§ DESCRIPTION OF THE TASK
Reproduce the records below word for word, without the pictures.

________________

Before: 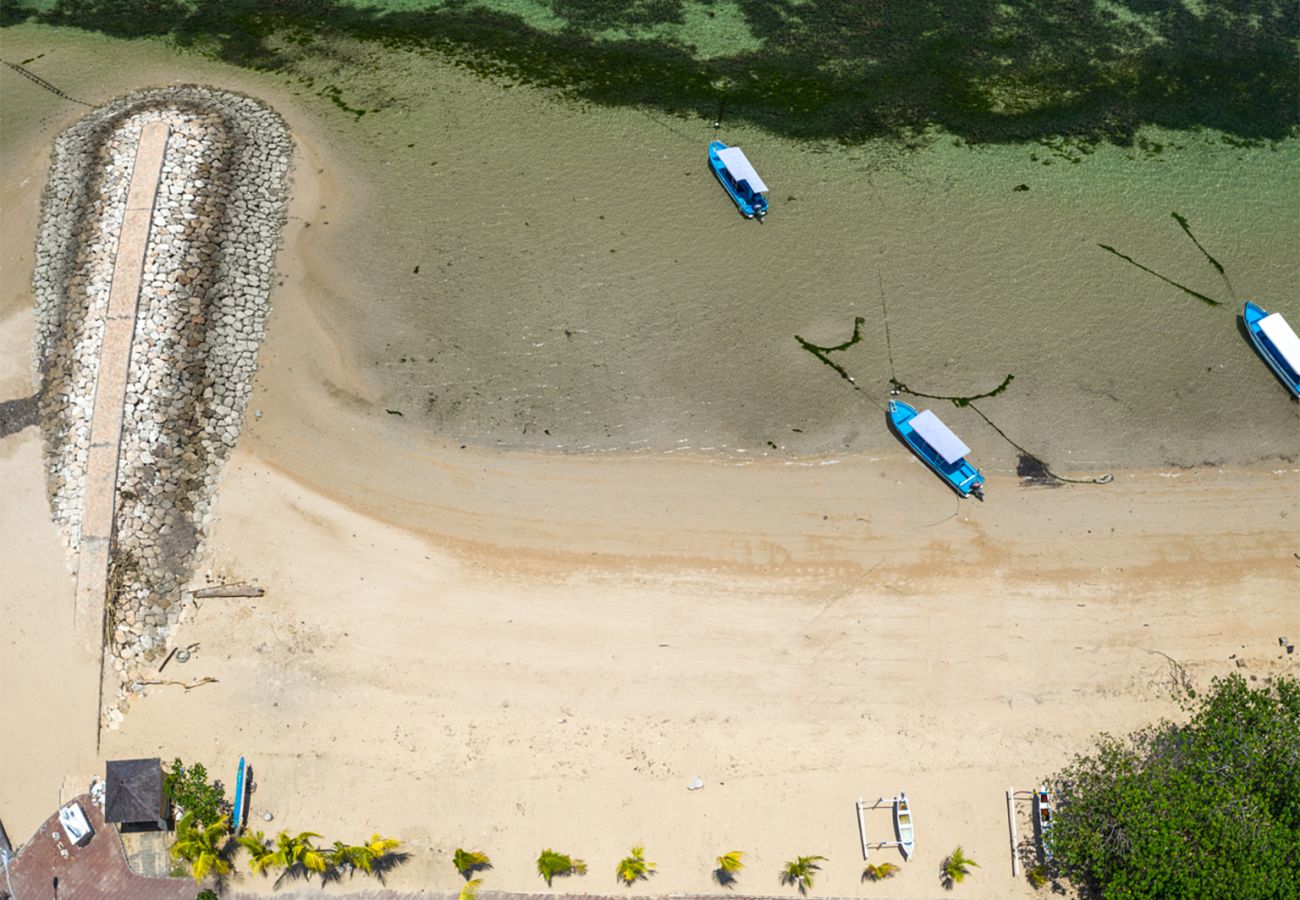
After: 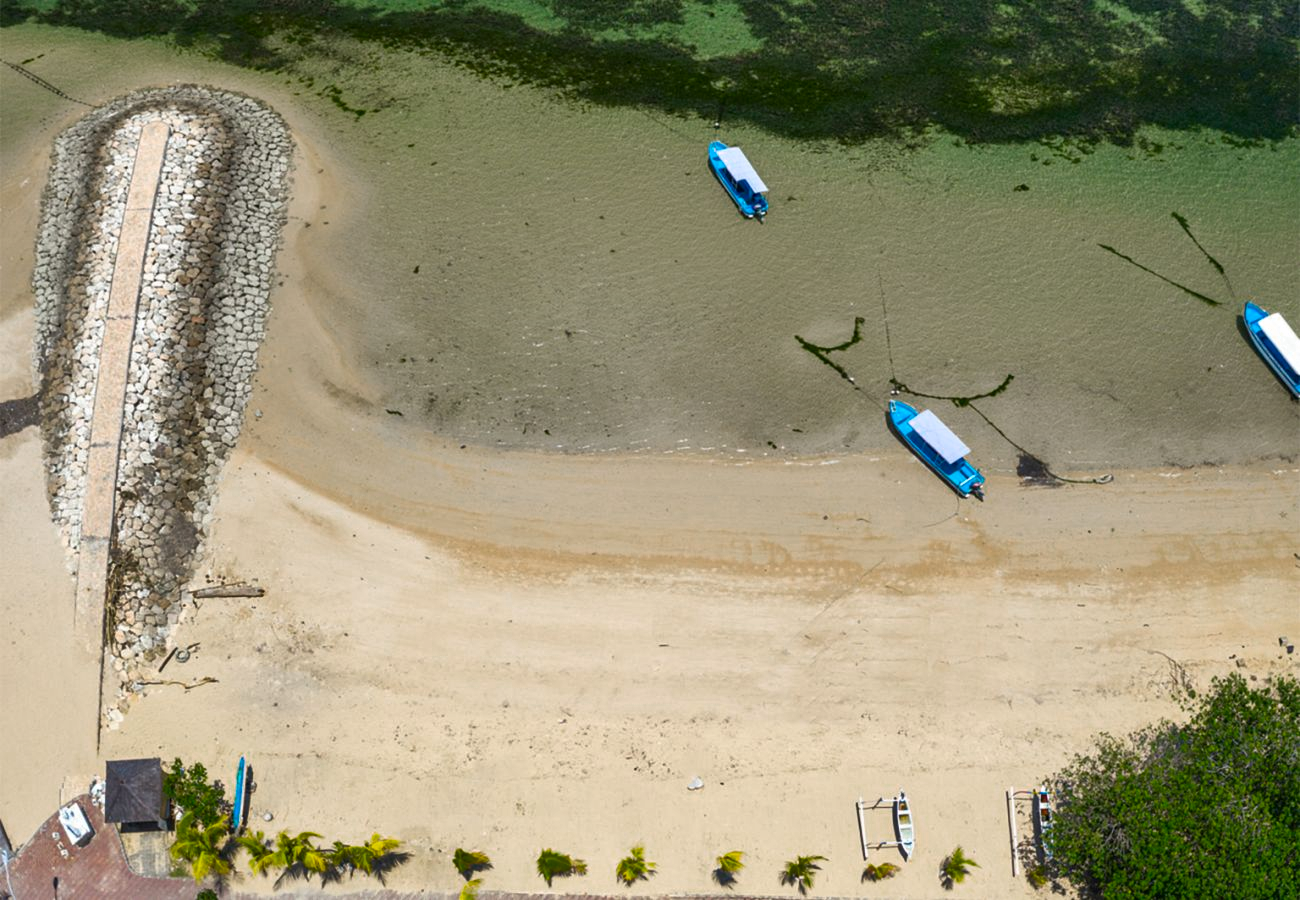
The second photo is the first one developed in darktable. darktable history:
shadows and highlights: soften with gaussian
color zones: curves: ch0 [(0, 0.558) (0.143, 0.548) (0.286, 0.447) (0.429, 0.259) (0.571, 0.5) (0.714, 0.5) (0.857, 0.593) (1, 0.558)]; ch1 [(0, 0.543) (0.01, 0.544) (0.12, 0.492) (0.248, 0.458) (0.5, 0.534) (0.748, 0.5) (0.99, 0.469) (1, 0.543)]; ch2 [(0, 0.507) (0.143, 0.522) (0.286, 0.505) (0.429, 0.5) (0.571, 0.5) (0.714, 0.5) (0.857, 0.5) (1, 0.507)]
contrast brightness saturation: saturation 0.129
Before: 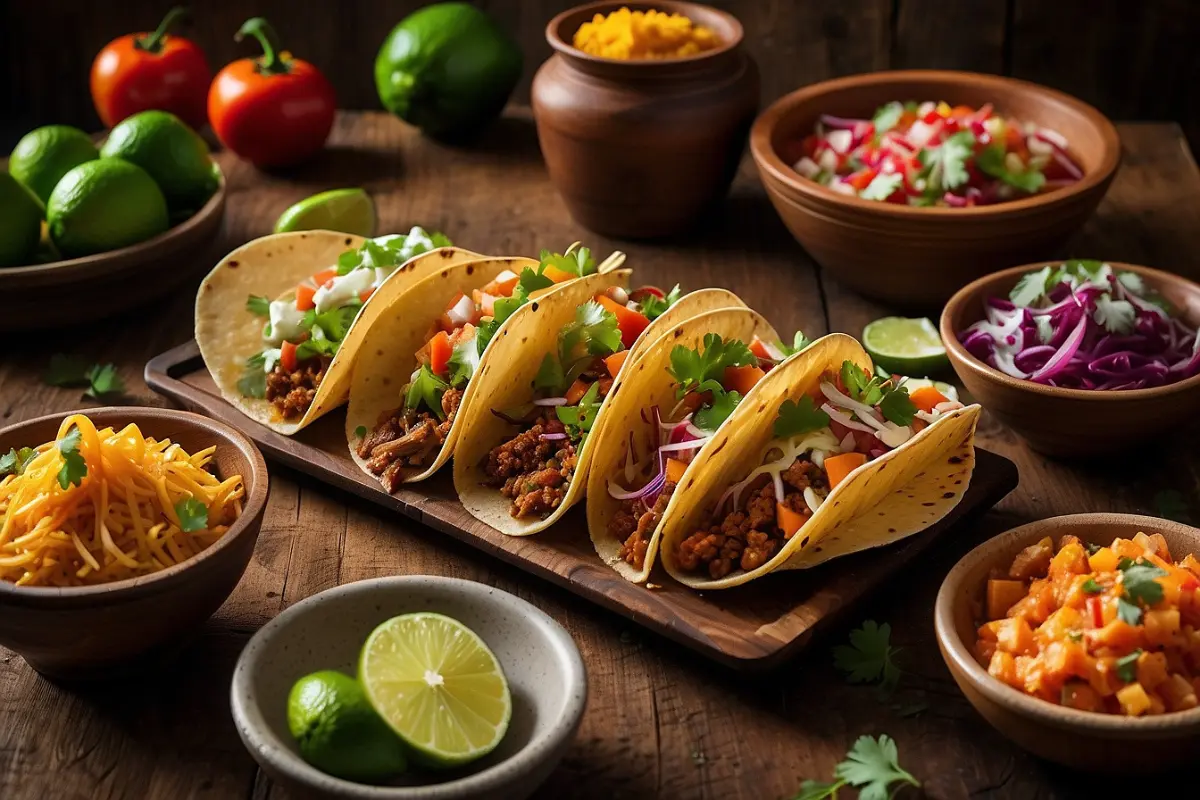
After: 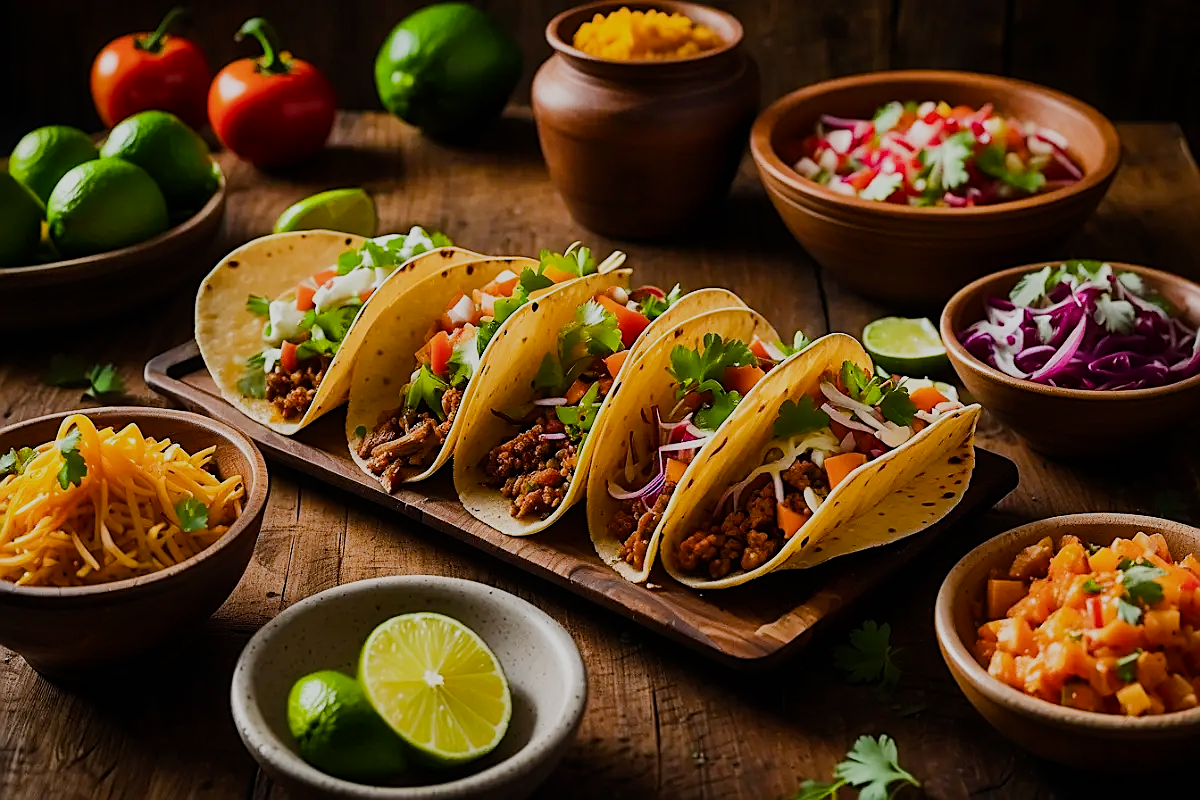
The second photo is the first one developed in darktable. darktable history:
tone equalizer: -8 EV -0.75 EV, -7 EV -0.7 EV, -6 EV -0.6 EV, -5 EV -0.4 EV, -3 EV 0.4 EV, -2 EV 0.6 EV, -1 EV 0.7 EV, +0 EV 0.75 EV, edges refinement/feathering 500, mask exposure compensation -1.57 EV, preserve details no
color balance rgb: perceptual saturation grading › global saturation 20%, global vibrance 20%
sigmoid: contrast 1.05, skew -0.15
sharpen: on, module defaults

________________

§ TASK RESULT
Before: 
After: 
The second photo is the first one developed in darktable. darktable history:
shadows and highlights: soften with gaussian
color zones: curves: ch0 [(0, 0.558) (0.143, 0.548) (0.286, 0.447) (0.429, 0.259) (0.571, 0.5) (0.714, 0.5) (0.857, 0.593) (1, 0.558)]; ch1 [(0, 0.543) (0.01, 0.544) (0.12, 0.492) (0.248, 0.458) (0.5, 0.534) (0.748, 0.5) (0.99, 0.469) (1, 0.543)]; ch2 [(0, 0.507) (0.143, 0.522) (0.286, 0.505) (0.429, 0.5) (0.571, 0.5) (0.714, 0.5) (0.857, 0.5) (1, 0.507)]
contrast brightness saturation: saturation 0.129
Before: 
After: 
The second photo is the first one developed in darktable. darktable history:
tone equalizer: -8 EV -0.75 EV, -7 EV -0.7 EV, -6 EV -0.6 EV, -5 EV -0.4 EV, -3 EV 0.4 EV, -2 EV 0.6 EV, -1 EV 0.7 EV, +0 EV 0.75 EV, edges refinement/feathering 500, mask exposure compensation -1.57 EV, preserve details no
color balance rgb: perceptual saturation grading › global saturation 20%, global vibrance 20%
sigmoid: contrast 1.05, skew -0.15
sharpen: on, module defaults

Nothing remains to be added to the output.